Inventory #26002.01       Price: $55,000

The first sculpture in a group of 20th century legends commissioned by an Indiana collector between1998 and 2004. (Churchill, Albert Einstein, Muhammad Ali, Ronald Reagan, and Theodore Roosevelt)

Winston Churchill

“I thought often of the truly unique strength Churchill brought to the darkest years of World War II, of how lucidly he described the evil the world was facing and how resolutely he led Britain to hold out, very nearly alone, for years. Churchill weaponized words, but also had a great sense of wit.”

“I had to acknowledge the slight distortion or asymmetry of his lips when his practically ever-present cigar was out of place. I couldn’t escape thinking of the famous photograph of a glaring Churchill, taken, it is said, after Karsh personally removed the cigar from Churchill’s mouth.”

“Acclaimed portrait painter Everett Raymond Kinstler saw my bust in an early stage, and gave me an unforgettable comment: ‘Think bulldog!’ he exclaimed, while jutting out his own chin, accentuating the gesture with a flattened hand underneath.”

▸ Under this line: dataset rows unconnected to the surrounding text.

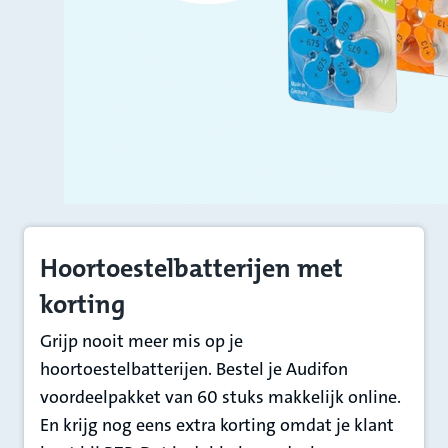
Hoortoestelbatterijen met
korting
Grijp nooit meer mis op je
hoortoestelbatterijen. Bestel je Audifon
voordeelpakket van 60 stuks makkelijk online.
En krijg nog eens extra korting omdat je klant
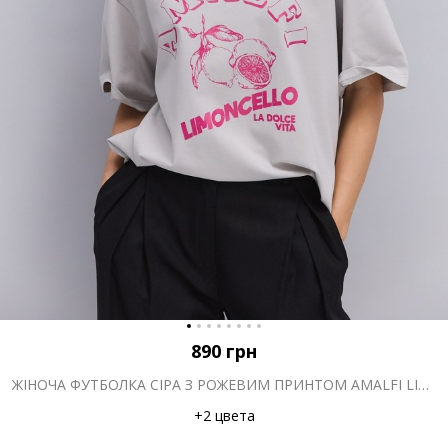
890
грн
ЖІНОЧА ФУТБОЛКА СІРА З РОЖЕВИМ ПРИНТОМ AMALFI LIMONCELLO
+2 цвета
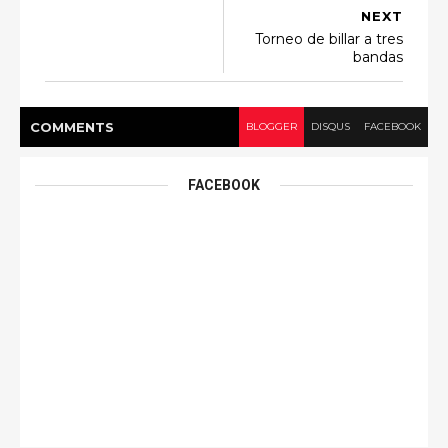
NEXT
Torneo de billar a tres
bandas
COMMENT
S
BLOGGER
DISQUS
FACEBOOK
FACEBOOK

“Churchill’s granddaughter Edwina Sandys later saw images of the finished bust. “Oh, I like this,” she said, then adding after a pause, ‘You’ve captured something I don’t usually see in his portraits…. something of his sweetness.’”

Collections

- Choate Rosemary Hall, Wallingford, Connecticut

- Salmagundi Club, New York, New York

- Private collection, Washington, D.C. (DMR)

Marc Mellon’s Process

“After gleaning through countless images, I identify several as “quintessential.” The best become touchstones that I refer back to frequently, both for likeness and for emotional content. My goal is to develop a multi-dimensional portrait, taking advantage of the three physical dimensions, but also trying to capture additional dimensions of the subject’s personality. I look at sculpture holistically, have to build up to that view by view, from every angle, without losing the overall impression.”